◆ Task item
Print a faithful copy of the data below, word for word, with the pictures left out.

Listed entries Start Marker

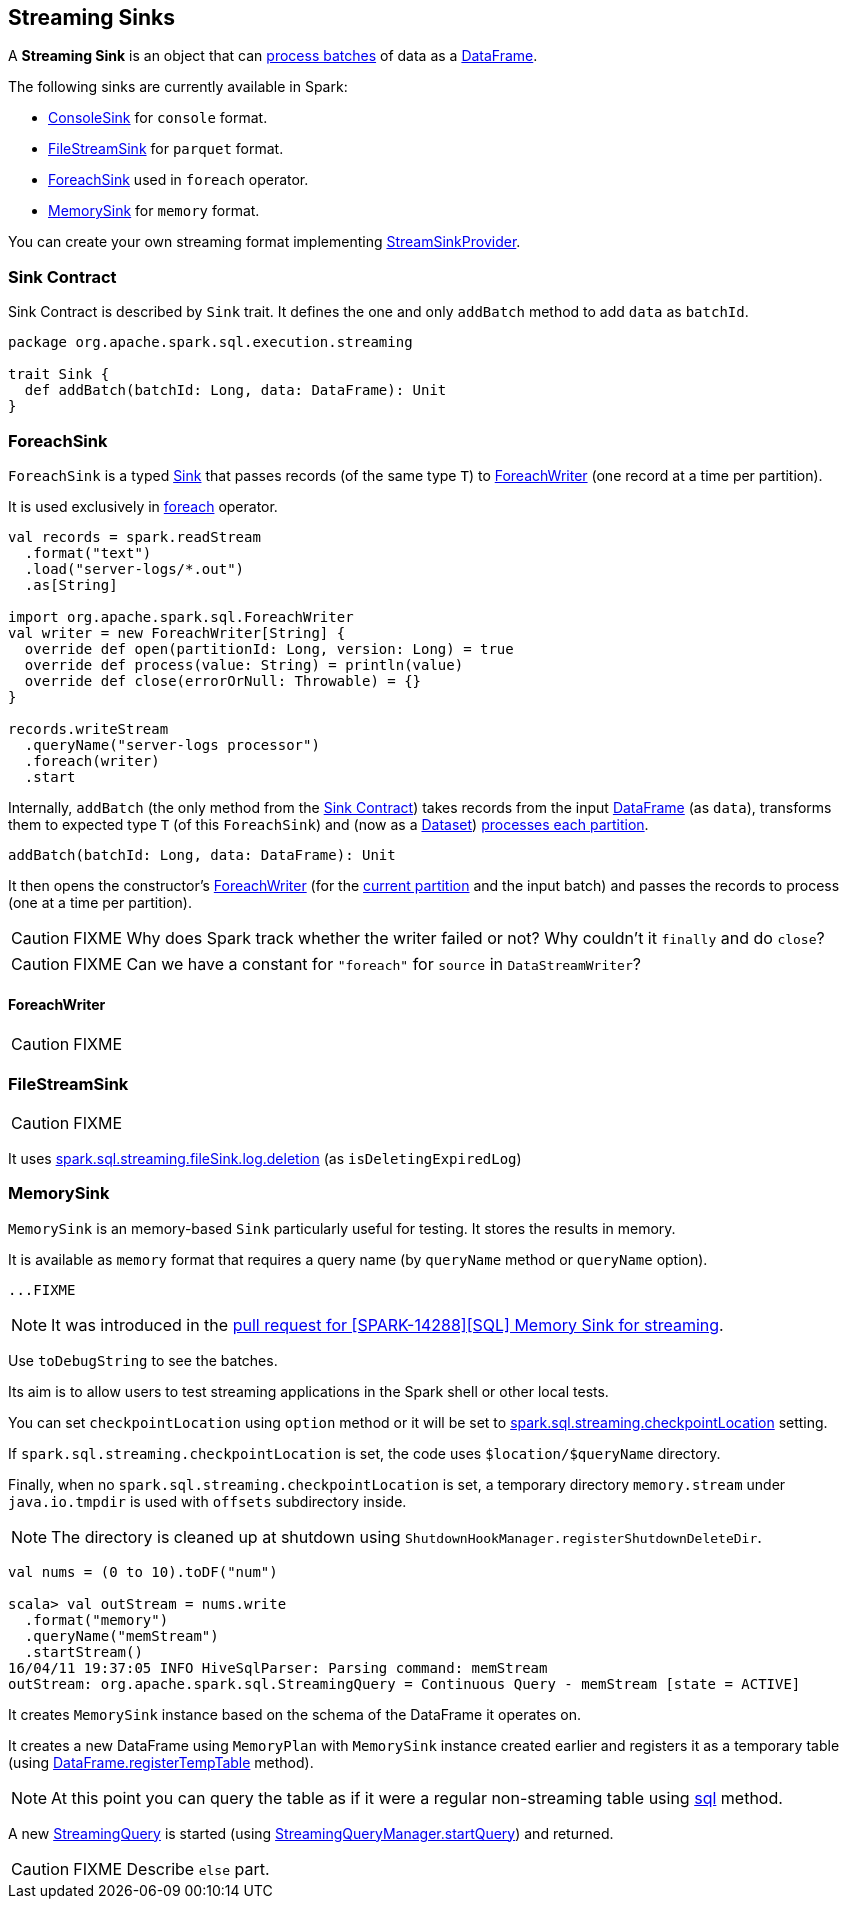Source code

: == [[Sink]] Streaming Sinks

A *Streaming Sink* is an object that can <<contract, process batches>> of data as a link:spark-sql-dataframe.adoc[DataFrame].

The following sinks are currently available in Spark:

* link:spark-sql-streaming-ConsoleSink.adoc[ConsoleSink] for `console` format.
* <<FileStreamSink, FileStreamSink>> for `parquet` format.
* <<ForeachSink, ForeachSink>> used in `foreach` operator.
* <<MemorySink, MemorySink>> for `memory` format.

You can create your own streaming format implementing link:spark-sql-streaming-StreamSinkProvider.adoc[StreamSinkProvider].

=== [[contract]] Sink Contract

Sink Contract is described by `Sink` trait. It defines the one and only `addBatch` method to add `data` as `batchId`.

[source, scala]
----
package org.apache.spark.sql.execution.streaming

trait Sink {
  def addBatch(batchId: Long, data: DataFrame): Unit
}
----

=== [[ForeachSink]] ForeachSink

`ForeachSink` is a typed <<Sink, Sink>> that passes records (of the same type `T`) to <<ForeachWriter, ForeachWriter>> (one record at a time per partition).

It is used exclusively in link:spark-sql-streaming-DataStreamWriter.adoc#foreach[foreach] operator.

[source, scala]
----
val records = spark.readStream
  .format("text")
  .load("server-logs/*.out")
  .as[String]

import org.apache.spark.sql.ForeachWriter
val writer = new ForeachWriter[String] {
  override def open(partitionId: Long, version: Long) = true
  override def process(value: String) = println(value)
  override def close(errorOrNull: Throwable) = {}
}

records.writeStream
  .queryName("server-logs processor")
  .foreach(writer)
  .start
----

Internally, `addBatch` (the only method from the <<contract, Sink Contract>>) takes records from the input link:spark-sql-dataframe.adoc[DataFrame] (as `data`), transforms them to expected type `T` (of this `ForeachSink`) and (now as a link:spark-sql-dataset.adoc[Dataset]) link:spark-sql-dataset.adoc#foreachPartition[processes each partition].

[source, scala]
----
addBatch(batchId: Long, data: DataFrame): Unit
----

It then opens the constructor's <<ForeachWriter, ForeachWriter>> (for the link:spark-taskscheduler-taskcontext.adoc#getPartitionId[current partition] and the input batch) and passes the records to process (one at a time per partition).

CAUTION: FIXME Why does Spark track whether the writer failed or not? Why couldn't it `finally` and do `close`?

CAUTION: FIXME Can we have a constant for `"foreach"` for `source` in `DataStreamWriter`?

==== [[ForeachWriter]] ForeachWriter

CAUTION: FIXME

=== [[FileStreamSink]] FileStreamSink

CAUTION: FIXME

It uses link:spark-sql-SQLConf.adoc#spark.sql.streaming.fileSink.log.deletion[spark.sql.streaming.fileSink.log.deletion] (as `isDeletingExpiredLog`)

=== [[MemorySink]] MemorySink

`MemorySink` is an memory-based `Sink` particularly useful for testing. It stores the results in memory.

It is available as `memory` format that requires a query name (by `queryName` method or `queryName` option).

[source, scala]
----
...FIXME
----

NOTE: It was introduced in the https://github.com/apache/spark/pull/12119[pull request for [SPARK-14288\][SQL\] Memory Sink for streaming].

Use `toDebugString` to see the batches.

Its aim is to allow users to test streaming applications in the Spark shell or other local tests.

You can set `checkpointLocation` using `option` method or it will be set to link:spark-sql-settings.adoc#spark.sql.streaming.checkpointLocation[spark.sql.streaming.checkpointLocation] setting.

If `spark.sql.streaming.checkpointLocation` is set, the code uses `$location/$queryName` directory.

Finally, when no `spark.sql.streaming.checkpointLocation` is set, a temporary directory `memory.stream` under `java.io.tmpdir` is used with `offsets` subdirectory inside.

NOTE: The directory is cleaned up at shutdown using `ShutdownHookManager.registerShutdownDeleteDir`.

[source, scala]
----
val nums = (0 to 10).toDF("num")

scala> val outStream = nums.write
  .format("memory")
  .queryName("memStream")
  .startStream()
16/04/11 19:37:05 INFO HiveSqlParser: Parsing command: memStream
outStream: org.apache.spark.sql.StreamingQuery = Continuous Query - memStream [state = ACTIVE]
----

It creates `MemorySink` instance based on the schema of the DataFrame it operates on.

It creates a new DataFrame using `MemoryPlan` with `MemorySink` instance created earlier and registers it as a temporary table (using link:spark-sql-dataframe.adoc#registerTempTable[DataFrame.registerTempTable] method).

NOTE: At this point you can query the table as if it were a regular non-streaming table using link:spark-sql-sqlcontext.adoc#sql[sql] method.

A new link:spark-sql-StreamingQuery.adoc[StreamingQuery] is started (using link:spark-sql-StreamingQueryManager.adoc#startQuery[StreamingQueryManager.startQuery]) and returned.

CAUTION: FIXME Describe `else` part.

Listed entries End Marker

◆ Response area
Source code

: == [[Sink]] Streaming Sinks

A *Streaming Sink* is an object that can <<contract, process batches>> of data as a link:spark-sql-dataframe.adoc[DataFrame].

The following sinks are currently available in Spark:

* link:spark-sql-streaming-ConsoleSink.adoc[ConsoleSink] for `console` format.
* <<FileStreamSink, FileStreamSink>> for `parquet` format.
* <<ForeachSink, ForeachSink>> used in `foreach` operator.
* <<MemorySink, MemorySink>> for `memory` format.

You can create your own streaming format implementing link:spark-sql-streaming-StreamSinkProvider.adoc[StreamSinkProvider].

=== [[contract]] Sink Contract

Sink Contract is described by `Sink` trait. It defines the one and only `addBatch` method to add `data` as `batchId`.

[source, scala]
----
package org.apache.spark.sql.execution.streaming

trait Sink {
  def addBatch(batchId: Long, data: DataFrame): Unit
}
----

=== [[ForeachSink]] ForeachSink

`ForeachSink` is a typed <<Sink, Sink>> that passes records (of the same type `T`) to <<ForeachWriter, ForeachWriter>> (one record at a time per partition).

It is used exclusively in link:spark-sql-streaming-DataStreamWriter.adoc#foreach[foreach] operator.

[source, scala]
----
val records = spark.readStream
  .format("text")
  .load("server-logs/*.out")
  .as[String]

import org.apache.spark.sql.ForeachWriter
val writer = new ForeachWriter[String] {
  override def open(partitionId: Long, version: Long) = true
  override def process(value: String) = println(value)
  override def close(errorOrNull: Throwable) = {}
}

records.writeStream
  .queryName("server-logs processor")
  .foreach(writer)
  .start
----

Internally, `addBatch` (the only method from the <<contract, Sink Contract>>) takes records from the input link:spark-sql-dataframe.adoc[DataFrame] (as `data`), transforms them to expected type `T` (of this `ForeachSink`) and (now as a link:spark-sql-dataset.adoc[Dataset]) link:spark-sql-dataset.adoc#foreachPartition[processes each partition].

[source, scala]
----
addBatch(batchId: Long, data: DataFrame): Unit
----

It then opens the constructor's <<ForeachWriter, ForeachWriter>> (for the link:spark-taskscheduler-taskcontext.adoc#getPartitionId[current partition] and the input batch) and passes the records to process (one at a time per partition).

CAUTION: FIXME Why does Spark track whether the writer failed or not? Why couldn't it `finally` and do `close`?

CAUTION: FIXME Can we have a constant for `"foreach"` for `source` in `DataStreamWriter`?

==== [[ForeachWriter]] ForeachWriter

CAUTION: FIXME

=== [[FileStreamSink]] FileStreamSink

CAUTION: FIXME

It uses link:spark-sql-SQLConf.adoc#spark.sql.streaming.fileSink.log.deletion[spark.sql.streaming.fileSink.log.deletion] (as `isDeletingExpiredLog`)

=== [[MemorySink]] MemorySink

`MemorySink` is an memory-based `Sink` particularly useful for testing. It stores the results in memory.

It is available as `memory` format that requires a query name (by `queryName` method or `queryName` option).

[source, scala]
----
...FIXME
----

NOTE: It was introduced in the https://github.com/apache/spark/pull/12119[pull request for [SPARK-14288\][SQL\] Memory Sink for streaming].

Use `toDebugString` to see the batches.

Its aim is to allow users to test streaming applications in the Spark shell or other local tests.

You can set `checkpointLocation` using `option` method or it will be set to link:spark-sql-settings.adoc#spark.sql.streaming.checkpointLocation[spark.sql.streaming.checkpointLocation] setting.

If `spark.sql.streaming.checkpointLocation` is set, the code uses `$location/$queryName` directory.

Finally, when no `spark.sql.streaming.checkpointLocation` is set, a temporary directory `memory.stream` under `java.io.tmpdir` is used with `offsets` subdirectory inside.

NOTE: The directory is cleaned up at shutdown using `ShutdownHookManager.registerShutdownDeleteDir`.

[source, scala]
----
val nums = (0 to 10).toDF("num")

scala> val outStream = nums.write
  .format("memory")
  .queryName("memStream")
  .startStream()
16/04/11 19:37:05 INFO HiveSqlParser: Parsing command: memStream
outStream: org.apache.spark.sql.StreamingQuery = Continuous Query - memStream [state = ACTIVE]
----

It creates `MemorySink` instance based on the schema of the DataFrame it operates on.

It creates a new DataFrame using `MemoryPlan` with `MemorySink` instance created earlier and registers it as a temporary table (using link:spark-sql-dataframe.adoc#registerTempTable[DataFrame.registerTempTable] method).

NOTE: At this point you can query the table as if it were a regular non-streaming table using link:spark-sql-sqlcontext.adoc#sql[sql] method.

A new link:spark-sql-StreamingQuery.adoc[StreamingQuery] is started (using link:spark-sql-StreamingQueryManager.adoc#startQuery[StreamingQueryManager.startQuery]) and returned.

CAUTION: FIXME Describe `else` part.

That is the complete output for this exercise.